There has been concern that the conditions for tax efficient salary sacrifice arrangements are incompatible with the new auto-enrolment requirements.  In particular, workers enrolled automatically into an employer's pension scheme via salary sacrifice could be penalised financially if they opt out of the scheme.  We understand HMRC has agreed to change its salary sacrifice guidance to alleviate this concern.  This speedbrief considers the issues.

Background

A salary sacrifice arrangement is one where a person agrees to give up (or "sacrifice") part of his future salary in exchange for the employer agreeing to provide a non-cash benefit, such as the equivalent amount by way of contribution to a pension scheme or childcare vouchers.

The main benefit of entering into a salary sacrifice arrangement is that it can reduce the national insurance contributions payable, as these are calculated by reference to the employee's reduced (post-sacrifice level) salary. Currently, for a salary sacrifice arrangement to be valid for tax purposes, HMRC requires that the individuals must not be able to give up the benefit in return for cash at any time (generally the arrangement must remain in place for a year), except in the case of a lifestyle event such as divorce or the birth of a child.

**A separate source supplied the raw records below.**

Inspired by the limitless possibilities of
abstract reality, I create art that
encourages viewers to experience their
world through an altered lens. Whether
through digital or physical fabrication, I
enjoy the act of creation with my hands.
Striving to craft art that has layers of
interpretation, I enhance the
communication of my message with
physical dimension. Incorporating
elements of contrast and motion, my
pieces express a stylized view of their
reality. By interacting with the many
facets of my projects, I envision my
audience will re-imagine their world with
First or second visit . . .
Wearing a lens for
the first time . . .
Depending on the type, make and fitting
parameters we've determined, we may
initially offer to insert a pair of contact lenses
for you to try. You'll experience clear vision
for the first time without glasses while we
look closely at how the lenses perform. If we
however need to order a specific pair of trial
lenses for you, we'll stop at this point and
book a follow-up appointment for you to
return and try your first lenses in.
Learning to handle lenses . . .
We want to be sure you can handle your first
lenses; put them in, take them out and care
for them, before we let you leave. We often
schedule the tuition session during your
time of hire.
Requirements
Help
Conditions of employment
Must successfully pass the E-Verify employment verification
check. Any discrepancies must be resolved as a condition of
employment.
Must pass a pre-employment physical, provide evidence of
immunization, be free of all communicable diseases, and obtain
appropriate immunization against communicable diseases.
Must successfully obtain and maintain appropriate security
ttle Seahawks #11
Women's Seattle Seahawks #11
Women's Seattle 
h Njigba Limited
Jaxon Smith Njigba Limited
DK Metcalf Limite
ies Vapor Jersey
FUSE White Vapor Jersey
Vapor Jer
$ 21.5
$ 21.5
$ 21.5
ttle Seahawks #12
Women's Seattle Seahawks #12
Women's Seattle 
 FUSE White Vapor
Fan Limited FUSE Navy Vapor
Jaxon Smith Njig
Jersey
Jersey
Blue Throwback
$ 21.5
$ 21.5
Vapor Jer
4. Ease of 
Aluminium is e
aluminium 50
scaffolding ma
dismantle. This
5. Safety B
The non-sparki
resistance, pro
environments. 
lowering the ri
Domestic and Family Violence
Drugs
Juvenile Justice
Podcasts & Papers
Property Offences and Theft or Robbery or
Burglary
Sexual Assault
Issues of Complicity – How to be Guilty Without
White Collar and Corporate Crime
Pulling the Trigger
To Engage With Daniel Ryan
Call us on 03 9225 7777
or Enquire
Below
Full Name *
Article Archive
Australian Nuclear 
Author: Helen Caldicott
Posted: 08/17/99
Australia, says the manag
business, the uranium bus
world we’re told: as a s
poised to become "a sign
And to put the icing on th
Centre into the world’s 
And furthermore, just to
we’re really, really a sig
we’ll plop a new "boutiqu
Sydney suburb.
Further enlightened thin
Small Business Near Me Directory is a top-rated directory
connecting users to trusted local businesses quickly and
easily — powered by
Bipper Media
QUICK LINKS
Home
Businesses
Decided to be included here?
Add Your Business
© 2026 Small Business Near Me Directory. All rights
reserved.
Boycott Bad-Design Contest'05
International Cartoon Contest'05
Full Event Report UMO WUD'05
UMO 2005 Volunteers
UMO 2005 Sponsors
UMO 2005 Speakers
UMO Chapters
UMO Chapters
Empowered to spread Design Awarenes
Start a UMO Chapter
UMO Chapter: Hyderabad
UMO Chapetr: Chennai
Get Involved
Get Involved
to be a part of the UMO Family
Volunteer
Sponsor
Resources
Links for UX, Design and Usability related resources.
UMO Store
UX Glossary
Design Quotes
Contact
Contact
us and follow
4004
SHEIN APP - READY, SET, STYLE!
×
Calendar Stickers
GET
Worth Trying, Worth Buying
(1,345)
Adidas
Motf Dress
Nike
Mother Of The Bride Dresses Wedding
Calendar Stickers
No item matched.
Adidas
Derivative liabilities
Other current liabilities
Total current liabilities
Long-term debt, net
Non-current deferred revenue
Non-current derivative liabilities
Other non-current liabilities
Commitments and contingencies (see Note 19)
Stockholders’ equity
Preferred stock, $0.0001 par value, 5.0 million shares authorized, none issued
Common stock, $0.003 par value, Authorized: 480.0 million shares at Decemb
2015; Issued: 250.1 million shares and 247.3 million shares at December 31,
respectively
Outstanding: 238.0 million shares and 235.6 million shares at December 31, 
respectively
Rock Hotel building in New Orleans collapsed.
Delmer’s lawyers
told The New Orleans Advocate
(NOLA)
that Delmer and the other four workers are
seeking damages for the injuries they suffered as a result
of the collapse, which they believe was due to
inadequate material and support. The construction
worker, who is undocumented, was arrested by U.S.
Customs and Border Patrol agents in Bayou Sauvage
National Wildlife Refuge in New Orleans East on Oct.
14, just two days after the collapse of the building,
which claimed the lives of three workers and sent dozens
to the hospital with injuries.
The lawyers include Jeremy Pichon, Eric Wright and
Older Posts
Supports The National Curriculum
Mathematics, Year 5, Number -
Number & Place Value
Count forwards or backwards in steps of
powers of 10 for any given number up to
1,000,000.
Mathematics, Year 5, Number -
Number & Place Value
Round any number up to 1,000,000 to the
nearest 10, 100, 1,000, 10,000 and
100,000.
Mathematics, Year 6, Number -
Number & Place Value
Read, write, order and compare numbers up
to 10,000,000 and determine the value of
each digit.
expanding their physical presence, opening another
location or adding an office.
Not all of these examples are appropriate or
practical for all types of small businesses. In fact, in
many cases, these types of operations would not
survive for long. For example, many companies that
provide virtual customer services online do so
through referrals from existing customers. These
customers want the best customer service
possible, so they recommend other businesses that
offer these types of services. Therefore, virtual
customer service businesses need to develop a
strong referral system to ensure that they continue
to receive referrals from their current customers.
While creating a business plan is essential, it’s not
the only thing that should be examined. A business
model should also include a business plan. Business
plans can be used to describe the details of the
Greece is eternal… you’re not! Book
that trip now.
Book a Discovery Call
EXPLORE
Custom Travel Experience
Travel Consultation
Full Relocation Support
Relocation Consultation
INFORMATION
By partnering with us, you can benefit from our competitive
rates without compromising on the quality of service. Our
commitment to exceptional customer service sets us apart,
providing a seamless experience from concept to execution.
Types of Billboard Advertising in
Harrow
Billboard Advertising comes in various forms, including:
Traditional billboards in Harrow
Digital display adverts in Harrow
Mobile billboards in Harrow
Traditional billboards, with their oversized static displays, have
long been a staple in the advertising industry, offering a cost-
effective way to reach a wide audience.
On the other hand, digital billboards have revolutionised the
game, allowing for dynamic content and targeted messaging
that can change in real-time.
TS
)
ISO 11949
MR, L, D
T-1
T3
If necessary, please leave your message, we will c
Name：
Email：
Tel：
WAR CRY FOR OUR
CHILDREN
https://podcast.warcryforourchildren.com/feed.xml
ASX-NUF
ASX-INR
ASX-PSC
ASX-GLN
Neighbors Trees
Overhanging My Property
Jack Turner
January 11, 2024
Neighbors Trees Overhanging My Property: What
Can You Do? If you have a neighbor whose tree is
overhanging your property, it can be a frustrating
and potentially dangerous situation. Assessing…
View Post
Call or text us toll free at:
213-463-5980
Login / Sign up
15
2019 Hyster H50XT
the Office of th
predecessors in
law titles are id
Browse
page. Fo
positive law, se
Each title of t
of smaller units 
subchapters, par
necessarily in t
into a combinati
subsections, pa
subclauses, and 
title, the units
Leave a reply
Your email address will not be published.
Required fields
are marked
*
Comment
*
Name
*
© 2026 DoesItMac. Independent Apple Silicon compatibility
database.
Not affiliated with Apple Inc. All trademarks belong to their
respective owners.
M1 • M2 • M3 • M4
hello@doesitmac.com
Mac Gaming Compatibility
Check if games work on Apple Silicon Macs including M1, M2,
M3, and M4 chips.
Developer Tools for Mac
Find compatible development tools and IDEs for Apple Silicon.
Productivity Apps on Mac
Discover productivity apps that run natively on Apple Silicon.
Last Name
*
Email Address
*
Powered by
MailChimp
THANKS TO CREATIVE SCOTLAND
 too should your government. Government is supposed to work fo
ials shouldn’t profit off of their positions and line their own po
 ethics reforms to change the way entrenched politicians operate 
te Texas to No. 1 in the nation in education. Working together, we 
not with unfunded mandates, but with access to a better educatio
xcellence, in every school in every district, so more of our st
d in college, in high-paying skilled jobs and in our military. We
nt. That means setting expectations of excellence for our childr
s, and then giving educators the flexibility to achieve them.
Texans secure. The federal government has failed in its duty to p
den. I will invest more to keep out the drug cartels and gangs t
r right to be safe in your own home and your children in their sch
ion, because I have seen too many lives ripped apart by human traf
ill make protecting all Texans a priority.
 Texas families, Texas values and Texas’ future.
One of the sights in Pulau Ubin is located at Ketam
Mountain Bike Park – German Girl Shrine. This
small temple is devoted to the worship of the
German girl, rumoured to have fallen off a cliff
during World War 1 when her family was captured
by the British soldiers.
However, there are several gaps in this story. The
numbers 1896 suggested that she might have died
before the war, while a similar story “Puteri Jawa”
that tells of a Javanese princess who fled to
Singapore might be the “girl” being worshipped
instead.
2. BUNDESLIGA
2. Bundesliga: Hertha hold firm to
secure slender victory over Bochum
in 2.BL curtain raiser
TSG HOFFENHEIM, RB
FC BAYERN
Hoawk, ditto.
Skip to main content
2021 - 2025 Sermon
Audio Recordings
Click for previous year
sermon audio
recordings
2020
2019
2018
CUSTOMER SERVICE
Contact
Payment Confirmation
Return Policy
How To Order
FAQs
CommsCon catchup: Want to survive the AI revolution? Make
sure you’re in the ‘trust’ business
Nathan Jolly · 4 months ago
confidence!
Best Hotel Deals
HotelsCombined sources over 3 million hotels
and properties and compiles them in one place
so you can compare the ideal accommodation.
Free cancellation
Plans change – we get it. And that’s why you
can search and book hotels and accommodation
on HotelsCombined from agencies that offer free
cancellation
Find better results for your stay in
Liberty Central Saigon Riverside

The new auto-enrolment regime (being phased in from October 2012) will place a duty on all employers to enrol eligible workers into a qualifying pension scheme automatically and to pay minimum contributions. Due to the cost advantages, many employers were hoping to use salary sacrifice as a key part of their auto-enrolment strategy.

Issue

Under auto-enrolment rules, workers will have a statutory right to opt out of their pension scheme (within one month of joining) and receive a refund of their contributions.

Those who were enrolled automatically into a pension scheme via salary sacrifice and subsequently opted out would no doubt be unimpressed to find that (due to HMRC salary sacrifice rules) they would not be entitled to a refund of contributions made on their behalf via salary sacrifice, and their salary may have to remain at the reduced (post-sacrifice) level for up to a year.  Otherwise, the validity of the whole salary sacrifice arrangement could be called into question by HMRC.

Due to industry lobbying, we understand HMRC has confirmed that those who opt out of an auto-enrolment pension scheme will be entitled to a refund of the salary sacrificed (subject to tax and national insurance) and to return promptly to their pre-sacrifice level salary.  We expect HMRC to update its guidance soon.

Comment

The prospect of a very significant incompatibility between auto-enrolment and salary sacrifice was worrying.  So, whilst full details of the new HMRC guidance are still awaited, this proposed change is a very welcome development.

Some areas of difficulty remain in terms of the interaction between auto-enrolment and salary sacrifice (particularly around joining requirements).   However, with careful planning, these should not be insurmountable.